At this point, we have to make a decision about which piece of code is to kept (if applicable) or whether to write something else at this position altogether. To do so, we simply replace the block
<<<<<<< HEAD
[...]
>>>>>>> [commit_number]
by the correct replacement in order to solve the conflict. If applicable, repeat the process at all other such locations.
Staging area
Add files
Say we have changed n
files and we want to take the corresponding changes into account. We need to move these changes to the staging area, which we can do with the git add
command:
git add [file_1] [file_2] [file_n]
If we want to add all applicable changes, we can avoid ourselves the trouble of writing down all files explicitly by instead just typing
git add .
Remove files
Now, suppose that we have added n
unwanted files to the staging area. To undo these actions, we can type
git reset HEAD [file_1] [file_2] [file_n]
to change the status of these files from "staged" to "unstaged".
Similarly, a succinct way of directly removing all files from the staging area is
git reset HEAD .
Note: contrary to what the naming might suggest, this command will not "reset" the files per se, but only remove them (as they are) from the staging area.
Take a snapshot of the changes
It is good practice to "save" the changes that are in the staging area when we feel they are:
- self-sufficient, i.e. the code is expected to keep compiling and make sense without other changes.
- targeted, e.g. they work towards bringing a single new/modified/removed feature. This property has two main goals. First, it is useful for us to place a label on the milestones the code is going through. Also, it makes the life of potential code reviewers easy as they are left with a relatively small change to review that has a concrete meaning.
- coherent in that we can summarize the corresponding contribution in English terms.
In Git language, we say that it is time to do a "commit", or in other words, take a picture of the changes that we want to bring to the repository.
We do so with the command
git commit -m '[Your description]'
where the descriptive message attached to it is crucial for us to remember what the changes were about. One appropriate way of writing commit messages in a way that is explicit, yet succinct enough, is to place an action verb, followed by a (short) summary, e.g.:
Add data files used for X
Fix issue that used to occur after doing Y
Remove deprecated features Z
Send changes to the server
Let's send our local changes to the remote server! To do so, simply type
git push origin master
which can be read as "git
, please push
changes to the remote repository origin
that are related to the master
branch".
If the remote repository contains changes that we have not pulled from the server already, we follow the steps:
- Pull the latest changes from the remote repository
- (if applicable) Resolve conflicts and add all files to the staging area
- Take a snapshot of the merged changes
Now, we can finally push your changes to the remote repository!
Working in parallel
Create a new separate branch from existing code
Sometimes, we might want to work on something which we don't want to mix with the main branch (e.g. master
) of the code. Such use cases include the development of a new feature, trying out a new idea, or simply kicking off a subproject that we know might break the current code.
Once again, Git has a workflow ready for us to do that!
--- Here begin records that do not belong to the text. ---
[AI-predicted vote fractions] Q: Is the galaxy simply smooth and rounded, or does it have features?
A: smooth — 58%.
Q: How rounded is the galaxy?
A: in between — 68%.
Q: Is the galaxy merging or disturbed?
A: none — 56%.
First, check that you are indeed currently on the master
branch (or whatever branch you wish to initialize your new branch from). To do so, type
git branch
and you should see an output where one of the lines looks like * master
, which indicates that we are currently on the master
branch. If that's not the case, we can switch to it by typing the command
git checkout master
Now, we are ready to create our new branch called [branch_name]
! To do so, we simply type
git checkout -b [branch_name]
which triggers two successive actions:
- it creates a new branch of name
[branch_name]
- it switches the current working branch to it
That's it! We can now develop whatever we want on that new branch.
Progress on the code
To develop new code, all instructions detailed previously in this guide remain unchanged, except for actions requiring interactions with the remote branch, where instances involving a specific branch (e.g. master
) have to be adapted accordingly.
For example, retrieving updates for this branch becomes
git pull origin [branch_name]
and sending changes to the remote server is now
git push origin [branch_name]
Merge branches together
After some time, say we have developed the feature of our dreams on the [branch_name]
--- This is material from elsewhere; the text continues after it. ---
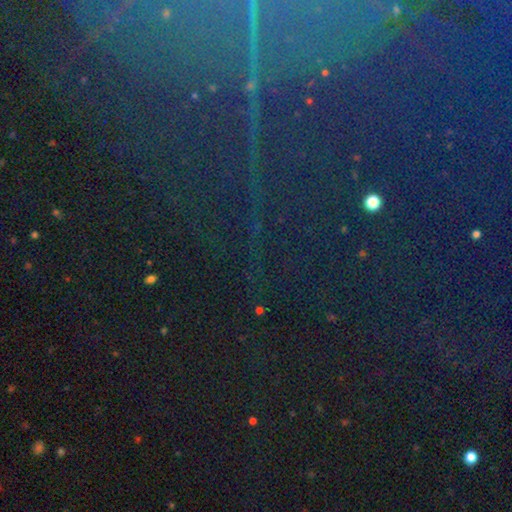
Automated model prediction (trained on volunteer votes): This appears to be a star or artifact, not a galaxy (85%).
branch, and we now wish to merge it on the master
branch. How can we do that?
First, switch to the master
branch with the command
git checkout master
and then merge the content of the latest snapshot of the new branch with the command
git merge [branch_name]
Delete a branch that you don't plan to use
Sometimes, a feature we develop might not turn out to be like we wanted. When the time comes to clean up superfluous branches, first go to the master
branch with the command git checkout master
.
Locally
To delete an unwanted [branch_name]
on your local folder, type
git branch -d [branch_name]
Remotely
We can also delete the unwanted [branch_name]
on the repository located on the remote server by entering the command
git push origin --delete [branch_name]
Frequent situations
Difference between two snapshots
If we wish to visualize the difference between two commits [commit_1]
and [commit_2]
, we can type
git diff [commit_1] [commit_2]
which outputs the added/deleted/modified lines of [commit_2]
with respect to [commit_1]
. This technique can be used as a quick way to visualize the summary between two states of the repository.
Note: Here, [commit_1]
and [commit_2]
represent hash numbers corresponding to two snapshots taken in the past. We can find these numbers on the summary of past commits output by the command git log --oneline
.
Tell Git to ignore certain files
Sometimes, there are files that can be useful for us to have in the repository folder, but that we might not want to track with Git: e.g. system files, heavy files copied for local testing... No worries, Git has also a solution for that!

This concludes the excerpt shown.